I didn't know about the two instances of apcupsd, but I think it's another reason for you use custom commands.
Do some tests and let us know, we can add some hints about this in the pkg-message, and add some custom commands as examples.
(In reply to Danilo G. Baio from comment #11)
> you can use `apcupsd --killpower` (with -f config-file) directly in the custom doshutdown.
Before or after "shutdown -h", in your opinion?
On the other hand, the more I think of this custom doshutdown solution, the less I like it. You know why? Because in fact it does not eliminate the race between the system shutdown procedure and the UPS grace time.
The correct way would be to place `apcupsd --killpower` somewhere in the shutdown procedure itself, as close to the end thereof as possible.
The good news is that `apcupsd --killpower` tests if /var/run/powerfail exists and refuses to kill power if it does not, so there is even no need for an additional check.
(In reply to Danilo G. Baio from comment #11)
> Do some tests and let us know,
My conclusion in Russian is now here: https://victor-sudakov.dreamwidth.org/470378.html
An English translation will be ready shortly, maybe tonight.
My final conclusion. The default way apcupsd is started by the port (with --kill-on-powerfail) is wrong. You cannot rely on the UPS grace shutdown delay even with the default setting of rcshutdown_timeout="90", while using virtual machines necessitates making rcshutdown_timeout even longer.

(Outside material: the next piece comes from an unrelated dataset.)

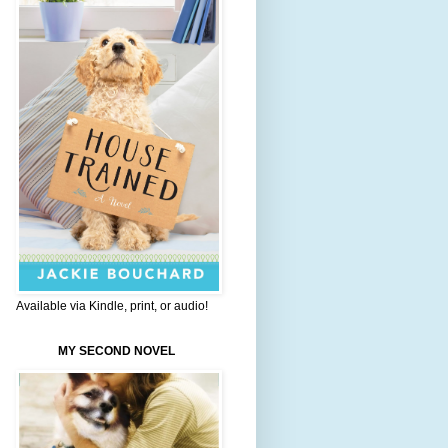
Available via Kindle, print, or audio!
MY SECOND NOVEL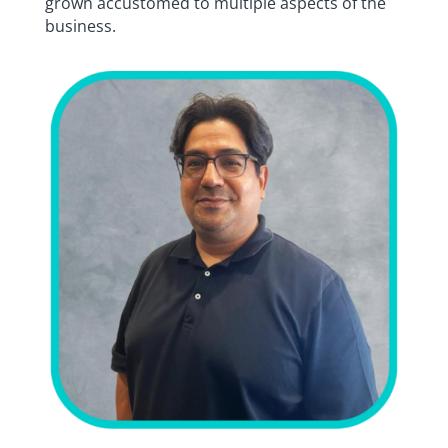
grown accustomed to multiple aspects of the
business.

A race between the UPS grace delay and the FreeBSD shutdown procedure must be eradicated.
The only feasible way of doing it is:
1. Starting apcupsd with apcupsd_flags="--term-on-powerfail" so that the daemon exits once it has started the doshutdown procedure and does not send any commands to the UPS at this stage.
2. Putting the line
"test -f /var/run/powerfail && /usr/local/sbin/apcupsd --hibernate"
"test -f /var/run/powerfail && /usr/local/sbin/apcupsd --power-off"
(depending on the desired behaviour of the UPS after the mains is restored) at the very end of the /etc/rc.shutdown script, after the "Insert other shutdown procedures here" line.
Thus the shutdown procedure started by "apcupsd --term-on-powerfail" can proceed at its own tempo, with "apcupsd --hibernate" being called when all the daemons and VMs have been safely shut down.
(In reply to Victor Sudakov from comment #14)
Thank you Victor.
I want to insert this in the pkg-message:
For default, apcupsd starts with `--kill-on-powerfail` parameter.
Please, read its man page, and if this is not the intended behavior you want,
change it accordingly.
In some systems where the shutdown can take a while (like in bhyve environment),
you may want to change this behavior as follows:
Set apcupsd_flags="--term-on-powerfail" on your /etc/rc.conf[.local].
Add this to /etc/rc.shutdown, after the "Insert other shutdown procedures here"
test -f /var/run/powerfail && /usr/local/sbin/apcupsd --hibernate
test -f /var/run/powerfail && /usr/local/sbin/apcupsd --power-off
Do you want to add something more?
(In reply to Danilo G. Baio from comment #15)
Seems fine to me.
I hope it will be the first step to changing the way apcupsd is integrated into the system, maybe inspired by Gentoo.
A commit references this bug:
Date: Sat May 11 18:30:41 UTC 2019
New revision: 501281
sysutils/apcupsd: Improve pkg-message
In some systems where the shutdown can take a while (like in bhyve
environment), users may want to change the default shutdown behavior.
Reported by: Victor Sudakov <firstname.lastname@example.org>
The new procedure still sucks. I had a power failure today and again found my bhyve guests with "/ was not properly dismounted" .
We need someone really smart to figure out where the race is. I'm not smart enough to solve the case.